Marcus Furius Bibaculus (103 BC? BC), was a Roman poet, who flourished during the last century of the Republic.

Life
According to Jerome, he was born at Cremona, and probably lived to a great age. He wrote satirical poems after the manner of Catullus, whose bitterness he rivaled, according to Quintilian (Instit. x.i.196), in his iambics. He even attacked Augustus (and perhaps Caesar), who treated the matter with indifference. He was also author of prose Lucubrationes and perhaps of an epic poem on Caesar's Gallic Wars (Pragmatia Belli Gallici). 

Otto Ribbeck attributes to him one of the shorter poems usually assigned to Virgil. It is doubtful whether he is the person ridiculed by Horace (Satires, ii.5.40) and whether he is identical with the turgidus Alpinus (Satires, i.10.36), the author of an Aethiopis dealing with the life and death of Memnon and of a poem on the Rhine. Some critics, on the ground that Horace would not have ventured to attack so dangerous an adversary, assume the existence of a poet whose real name was Furius (or Cornelius) Alpinus.

◆ THE PROBLEM
Answer these questions from the passage on Marcus Furius Bibaculus:
1. According to Jerome, where was he born?
2. Whose manner did his satirical poems follow?
3. Who attributes to him one of the shorter poems usually assigned to Virgil?

◆ Extracted records
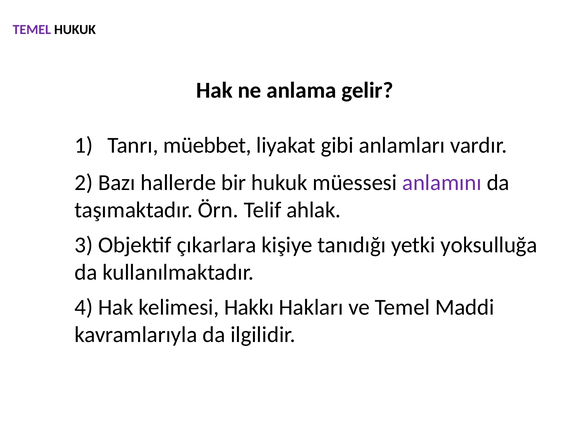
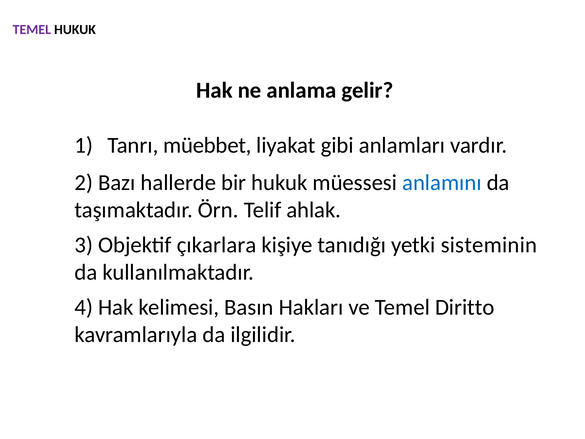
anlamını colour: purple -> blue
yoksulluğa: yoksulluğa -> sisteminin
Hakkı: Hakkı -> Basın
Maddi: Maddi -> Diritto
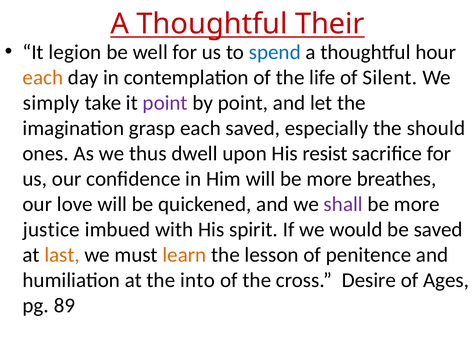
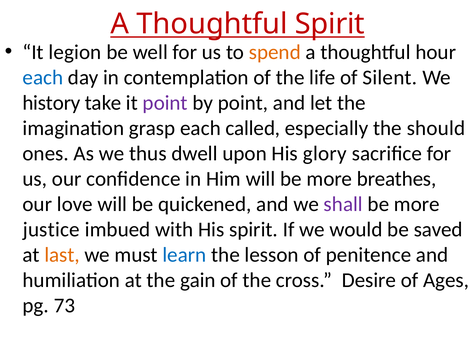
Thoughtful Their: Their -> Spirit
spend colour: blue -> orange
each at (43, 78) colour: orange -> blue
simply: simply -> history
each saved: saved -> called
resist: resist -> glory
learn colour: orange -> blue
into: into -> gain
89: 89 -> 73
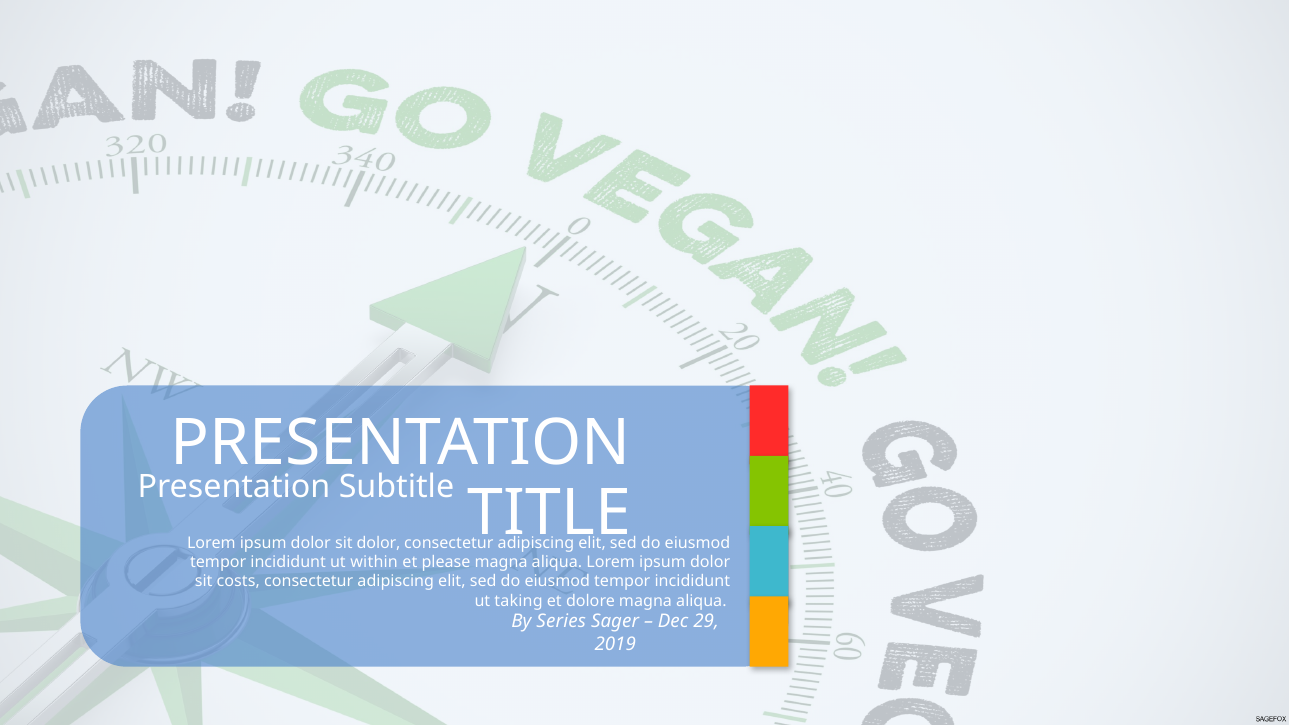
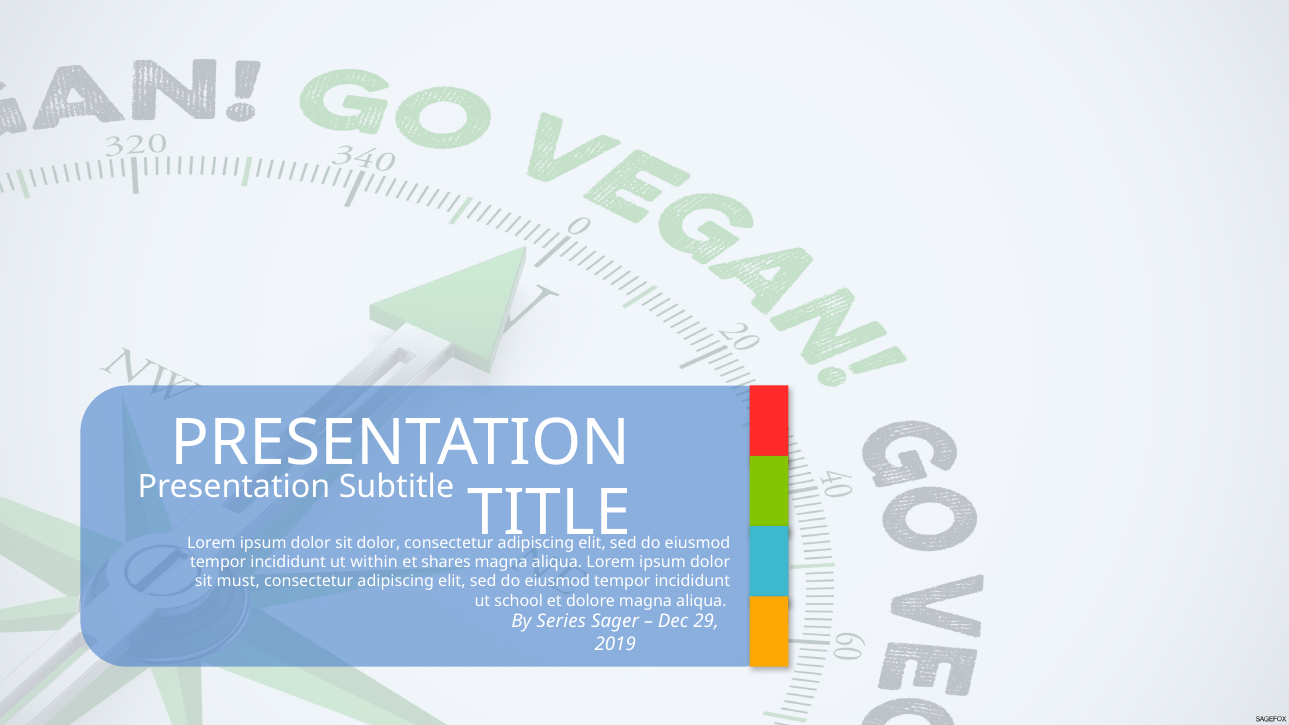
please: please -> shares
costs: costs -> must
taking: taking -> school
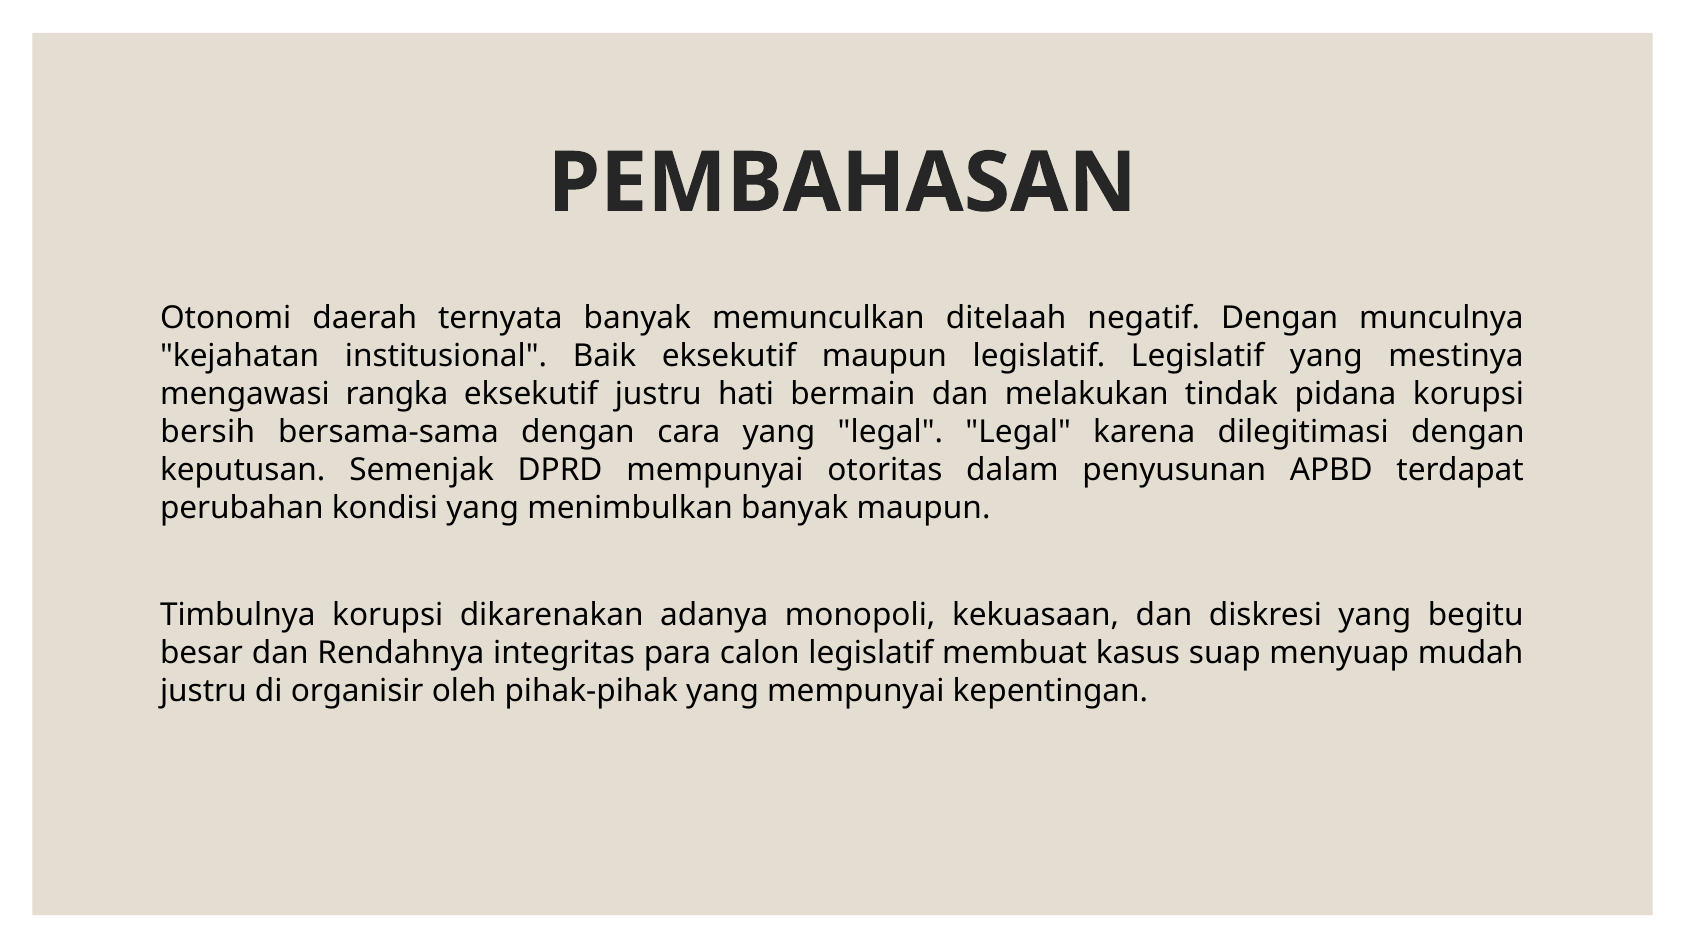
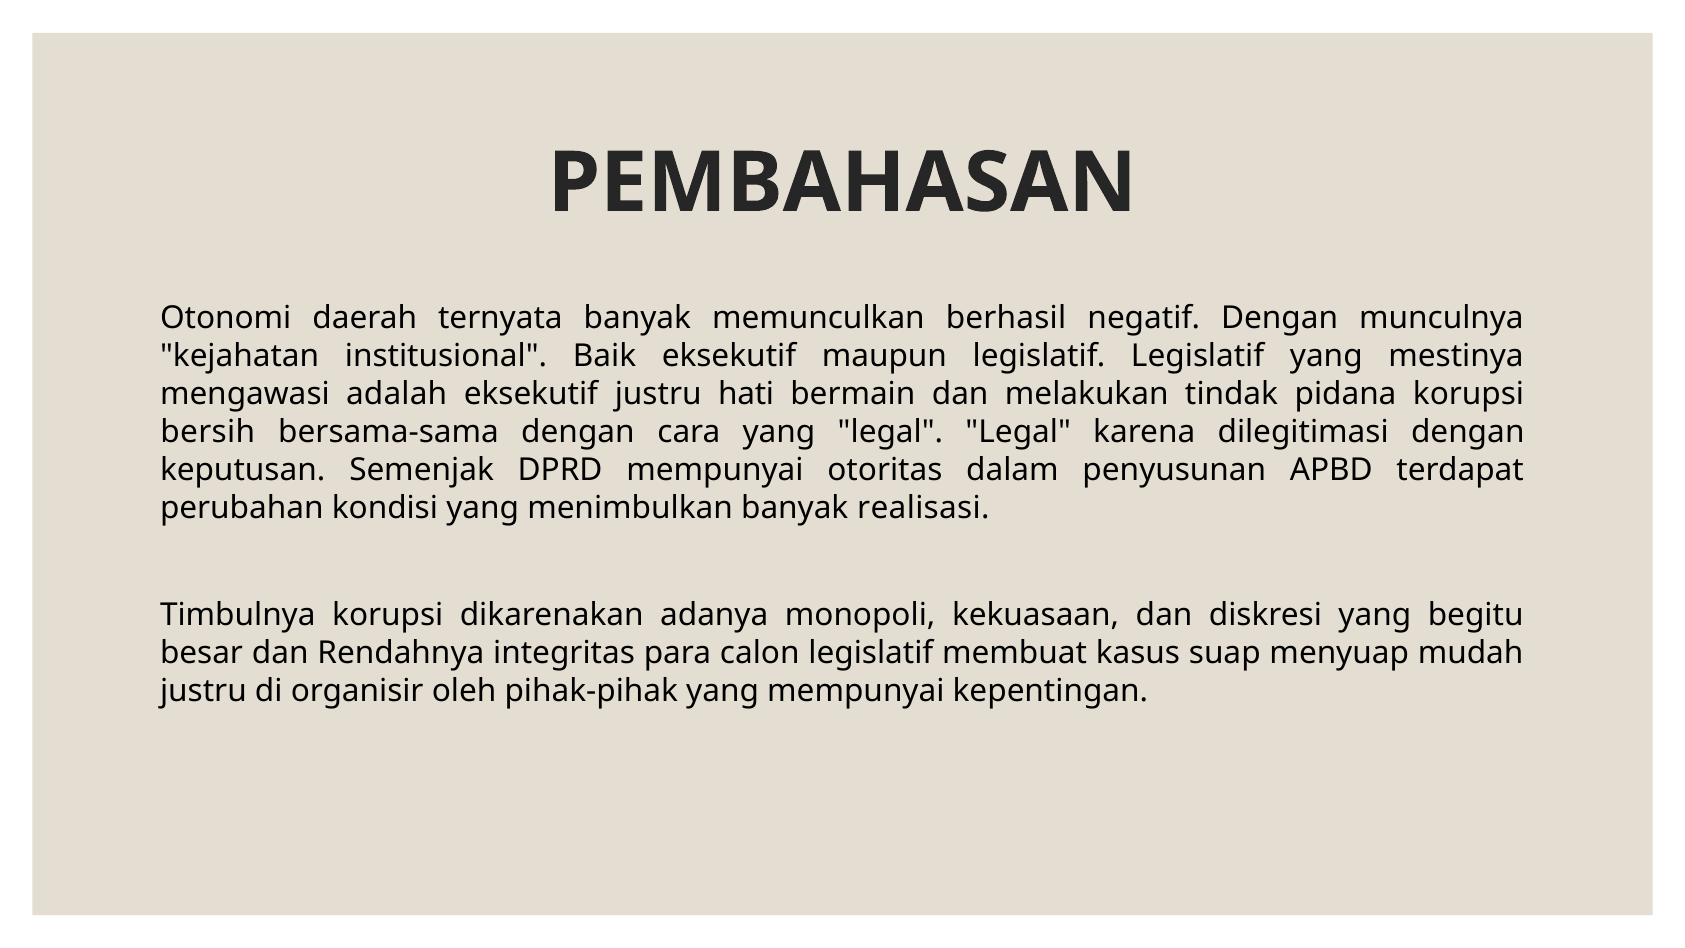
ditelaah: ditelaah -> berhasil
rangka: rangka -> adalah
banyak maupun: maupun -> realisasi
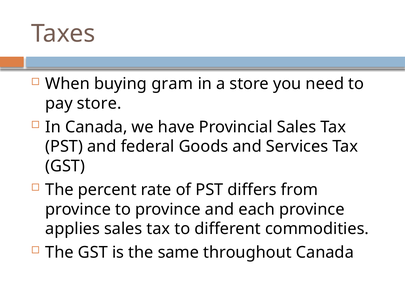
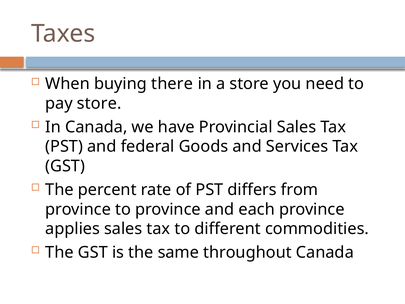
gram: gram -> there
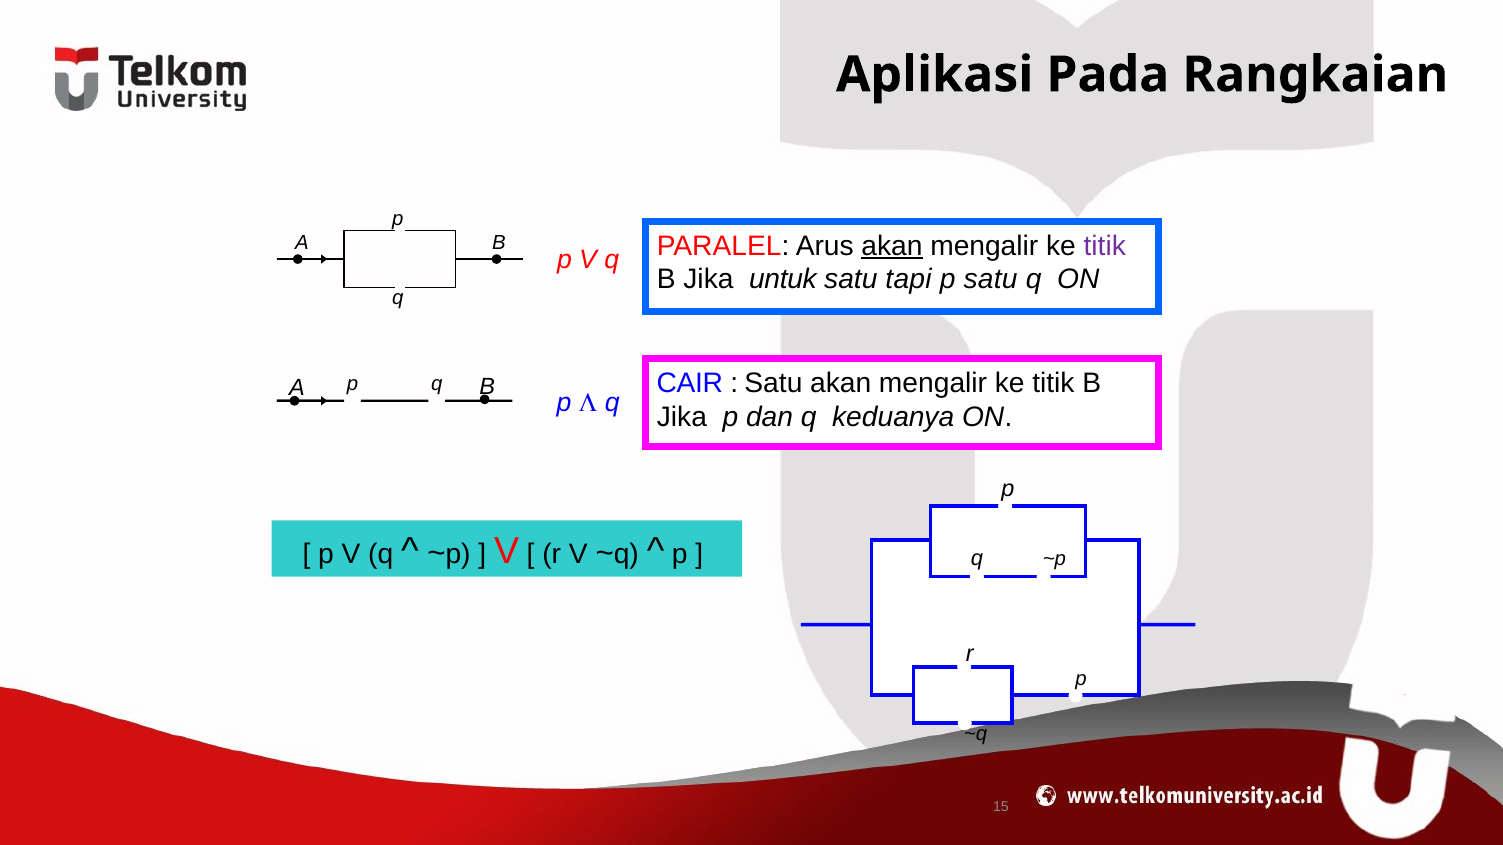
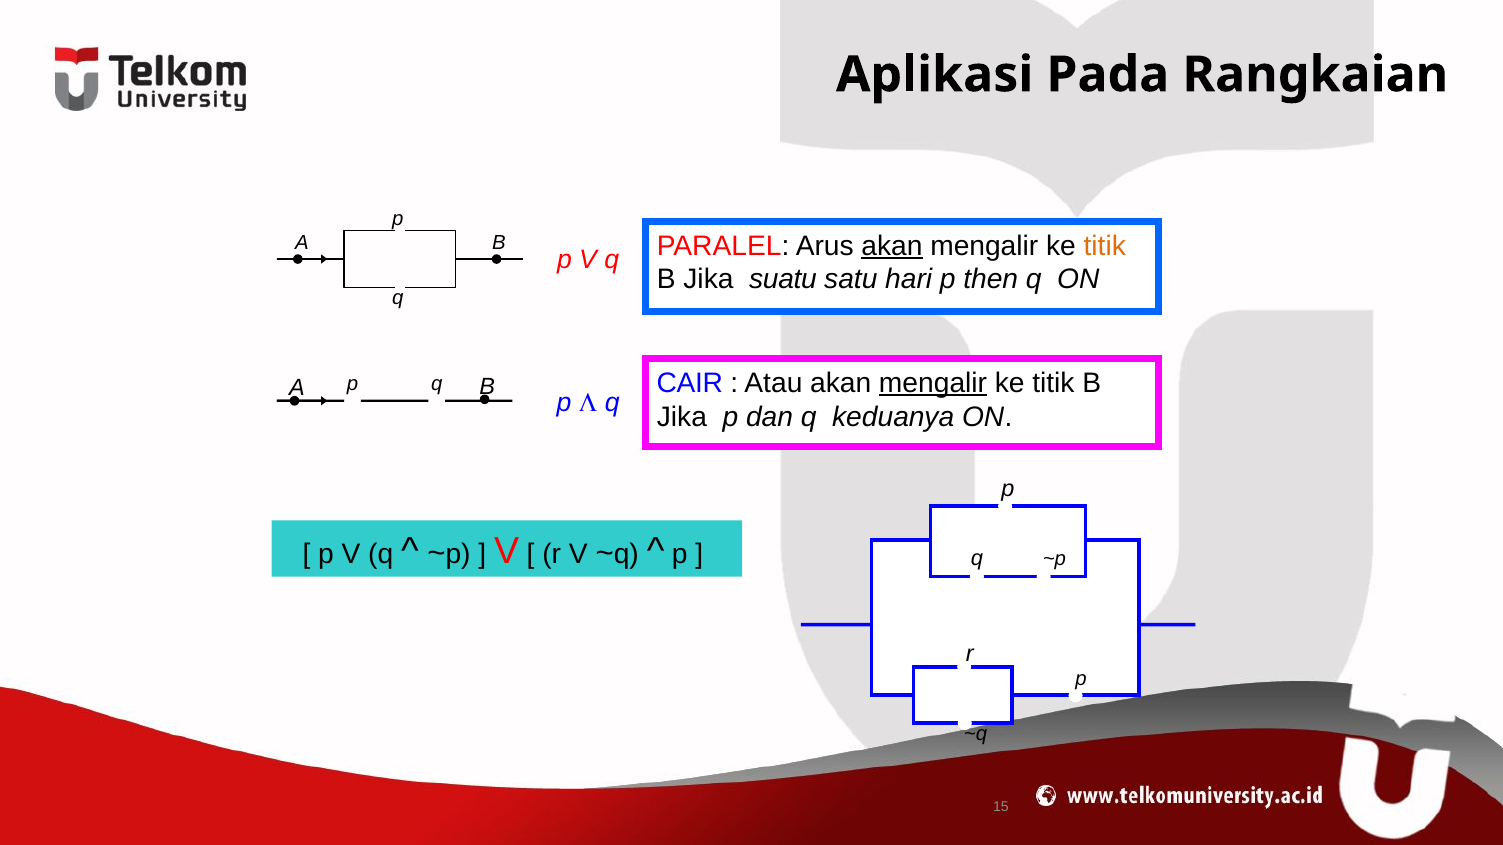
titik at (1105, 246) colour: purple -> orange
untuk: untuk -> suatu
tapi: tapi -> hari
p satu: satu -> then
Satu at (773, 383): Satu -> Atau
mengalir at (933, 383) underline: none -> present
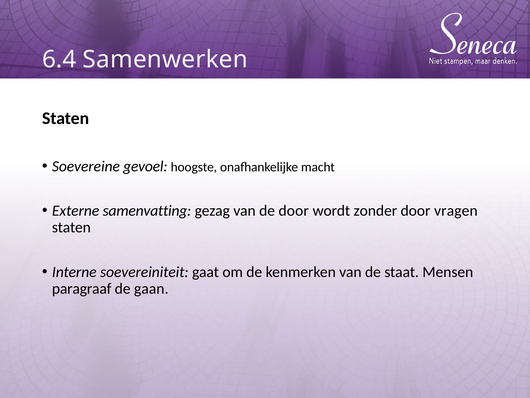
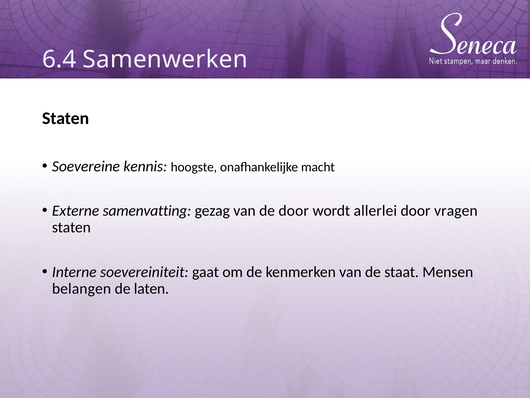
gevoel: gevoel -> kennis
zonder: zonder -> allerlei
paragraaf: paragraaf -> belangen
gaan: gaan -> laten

◆ PROBLEM SOLUTION
1. Cremona
2. Catullus
3. Otto Ribbeck